This looked like a fun challenge and being the OSINT geek that I am, I couldn’t let it pass. Here is how I geolocated Maks Czuperski:
First thing was of course to get a copy of the image. Right-click and Copy Image Address gave me a good 2048x1536px version where details could be picked out.
The location did not look familiar to me and there were no famous buildings in the background, readable street signs or other easy wins to quickly figure out the location. The building across the plaza did have a kind of interesting shape and colors, so the first thing I tried was to cut out a piece of the picture with part of the building clearly visible without obstructions, and upload it to Google’s reverse image search. It is quite impressive, and almost eerie, what Google can recognize in images. This time however, I had no luck. I also tried with a crop of the walkway pattern in the lower area of the picture, but no luck there either.
Next step was to zoom in on the image and comb it for any details that could give me a hint to its location. This was when I spotted the store signs in the lower right corner of the image:
I was lucky to know that Expert is an electronics store from my time living in Denmark and, assuming that Expert only has stores in Denmark, I wondered if it could be somewhere in Copenhagen perhaps. A quick Google search led me to the company’s Wikipedia article which stated that Expert operates in several countries a part from Denmark:
This made the list of potential places quite a bit bigger, but at least it was narrowed down to a handful of countries. I combed through the picture once more to find any other details I could pair with this information and pretty quickly spotted a sign for a place called “Gold Mountain” right next to the Expert shop:
I had never heard of Gold Mountain before, and it was my hope that this would be a bit more unique than Expert. I made the assumption that he was most likely in a capital city, or at least a bigger city, in one of the countries where Expert operates. My plan was now to perform a search for Gold Mountain combined with the capital city name for each country in the list:
Bingo! I was lucky that the capital for the first country in the list yielded a result that looked like the right place. The Google Streetview image to the right of the search results looked like it had the funnily shaped building in the background, and sure enough, clicking on it landed me straight on the plaza in the picture!

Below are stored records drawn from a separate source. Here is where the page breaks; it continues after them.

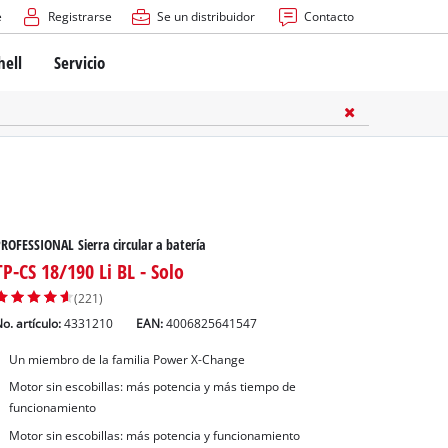
e
Registrarse
Se un distribuidor
Contacto
hell
Servicio
ROFESSIONAL Sierra circular a batería
TP-CS 18/190 Li BL - Solo
(221)
o. artículo:
4331210
EAN:
4006825641547
Un miembro de la familia Power X-Change
Motor sin escobillas: más potencia y más tiempo de
funcionamiento
Motor sin escobillas: más potencia y funcionamiento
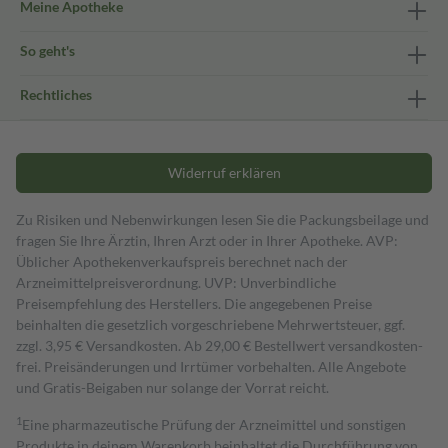
Meine Apotheke
So geht's
Rechtliches
Widerruf erklären
Zu Risiken und Nebenwirkungen lesen Sie die Packungsbeilage und
fragen Sie Ihre Ärztin, Ihren Arzt oder in Ihrer Apotheke. AVP:
Üblicher Apothekenverkaufspreis berechnet nach der
Arzneimittelpreisverordnung. UVP: Unverbindliche
Preisempfehlung des Herstellers. Die angegebenen Preise
beinhalten die gesetzlich vorgeschriebene Mehrwertsteuer, ggf.
zzgl. 3,95 € Versandkosten. Ab 29,00 € Bestell­wert versand­kosten­
frei. Preisänderungen und Irrtümer vorbehalten. Alle Angebote
und Gratis-Beigaben nur solange der Vorrat reicht.
1
Eine pharmazeutische Prüfung der Arzneimittel und sonstigen
Produkte in deinem Warenkorb beinhaltet die Durchführung von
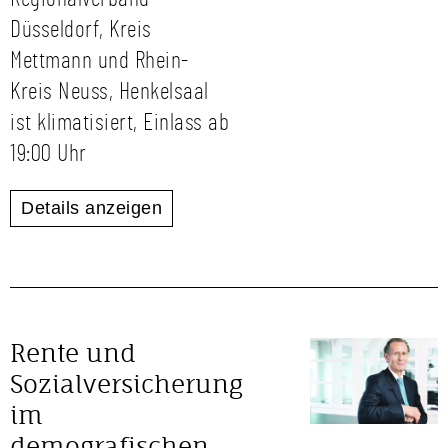
Düsseldorf, Kreis
Mettmann und Rhein-
Kreis Neuss, Henkelsaal
ist klimatisiert, Einlass ab
19:00 Uhr
Details anzeigen
Rente und
Sozialversicherung
im
demografischen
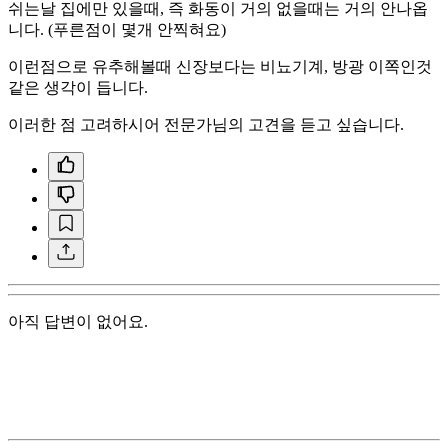
쉬는날 집에만 있을때, 즉 화동이 거의 없을때는 거의 안나옵
니다. (푸른점이 몇개 안찍혀요)
이런점으로 유추해볼때 신장보다는 비뇨기계, 방광 이쪽인것
같은 생각이 듭니다.
이러한 점 고려하시어 전문가님의 고견을 듣고 싶습니다.
아직 답변이 없어요.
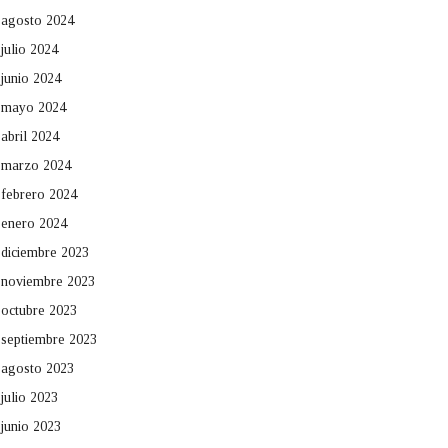
agosto 2024
julio 2024
junio 2024
mayo 2024
abril 2024
marzo 2024
febrero 2024
enero 2024
diciembre 2023
noviembre 2023
octubre 2023
septiembre 2023
agosto 2023
julio 2023
junio 2023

I pretty quickly determined the direction that the picture was taken from and tweeted at Maks Czuperski:
After a while he replied and asked me to be more precise. I tried to narrow it down further:
I managed to narrow it down to a couple of windows where the picture could have been taken from, which I think was pretty cool. It was a super fun exercise and I wish someone would arrange daily or weekly geolocation challenges like this!
If you find this sort of stuff interesting, you should definitely check out Bellingcat’s articles and guides. In case you haven’t heard of them, here’s a short description of what they are about, from their own website:
Bellingcat uses open source and social media investigation to investigate a variety of subjects, from Mexican drug lords to conflicts being fought across the world. Bellingcat brings together contributors who specialise in open source and social media investigation, and creates guides and case studies so others may learn to do the same.
As a little bonus to my investigation, I later came across the following tweet:
The picture shows Maks Czuperski doing a presentation on geolocation stuff at the Norwegian Atlantic Committee. He apparently used his geolocation challenge tweet as part of his presentation, to demonstrate how quickly someone could find him. Pretty cool!